Ahead of this front, a south-to-southwesterly flow of air will pump temperatures and humidity levels once again from the Midwest to the East from later Tuesday to Wednesday.

As has been the case with the heat wave in recent days, the biggest spike in temperature and humidity levels will be in the East, rather than the Midwest. Temperatures will peak within a few degrees of 100 from eastern Virginia to Maryland, Delaware, southeastern Pennsylvania and New Jersey on Wednesday.

But, in the wake of the front, temperatures will be slashed by 10-15 degrees by Thursday from the Great Lakes to the mid-Atlantic and New England.

This second batch of cool air will produce highs in the 70s around the Great Lakes and central Appalachians to the 80s in the Ohio Valley and along the mid-Atlantic and New England coasts.
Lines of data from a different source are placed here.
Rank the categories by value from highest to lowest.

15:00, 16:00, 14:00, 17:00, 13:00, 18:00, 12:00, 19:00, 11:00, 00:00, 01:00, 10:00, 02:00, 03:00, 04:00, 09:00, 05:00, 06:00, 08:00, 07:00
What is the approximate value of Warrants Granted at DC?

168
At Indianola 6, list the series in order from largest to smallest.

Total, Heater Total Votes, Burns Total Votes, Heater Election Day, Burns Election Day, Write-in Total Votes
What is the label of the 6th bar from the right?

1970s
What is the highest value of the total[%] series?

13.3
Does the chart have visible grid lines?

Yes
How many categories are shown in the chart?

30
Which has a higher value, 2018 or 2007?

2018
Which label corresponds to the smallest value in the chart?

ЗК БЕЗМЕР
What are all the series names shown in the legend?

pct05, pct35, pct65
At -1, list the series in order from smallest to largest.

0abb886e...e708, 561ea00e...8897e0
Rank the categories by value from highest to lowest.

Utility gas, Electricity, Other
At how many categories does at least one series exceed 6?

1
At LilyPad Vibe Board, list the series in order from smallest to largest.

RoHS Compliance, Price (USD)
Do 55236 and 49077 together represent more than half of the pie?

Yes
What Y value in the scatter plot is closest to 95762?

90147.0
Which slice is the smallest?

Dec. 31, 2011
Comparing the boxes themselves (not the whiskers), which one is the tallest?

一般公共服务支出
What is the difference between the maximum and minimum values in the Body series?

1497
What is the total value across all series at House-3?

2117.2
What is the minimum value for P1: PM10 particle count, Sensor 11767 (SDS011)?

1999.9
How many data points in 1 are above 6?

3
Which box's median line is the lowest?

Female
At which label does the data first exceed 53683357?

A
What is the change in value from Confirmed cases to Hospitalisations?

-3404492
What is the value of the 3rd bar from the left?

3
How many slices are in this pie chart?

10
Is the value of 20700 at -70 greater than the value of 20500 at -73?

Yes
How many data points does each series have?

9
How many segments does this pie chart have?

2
A further dip in temperature will continue in the Northeast on Friday.

The change from the oppressive heat and humidity will seem refreshing for millions and some folks from the Great Lakes to the Northeast may be able to shut off the air conditioners and open the windows for a time. But, even over the interior Southeast, a drop in humidity levels can make for comfortable conditions for outdoor plans during the evening and morning hours.

Despite the waves of cooler and less humid air from the Midwest to the Northeast in the coming days, temperatures should not get low enough to inhibit outdoor warm weather activity, such as swimming and ball games. The transition, however, may spark a round of heavy, gusty and locally severe thunderstorms. Similar situations in the past have triggered damaging wind and flash flooding events.

Additional cool fronts are forecast to slice from the Upper Midwest to the Northeast states in early July. While their influence may not be as pronounced as that of the front late this week, it should keep excessive heat limited to a day or so before another slash occurs.

Heat will build over the Western and Central states into July and may attempt to surge back into the Northeast around Independence Day.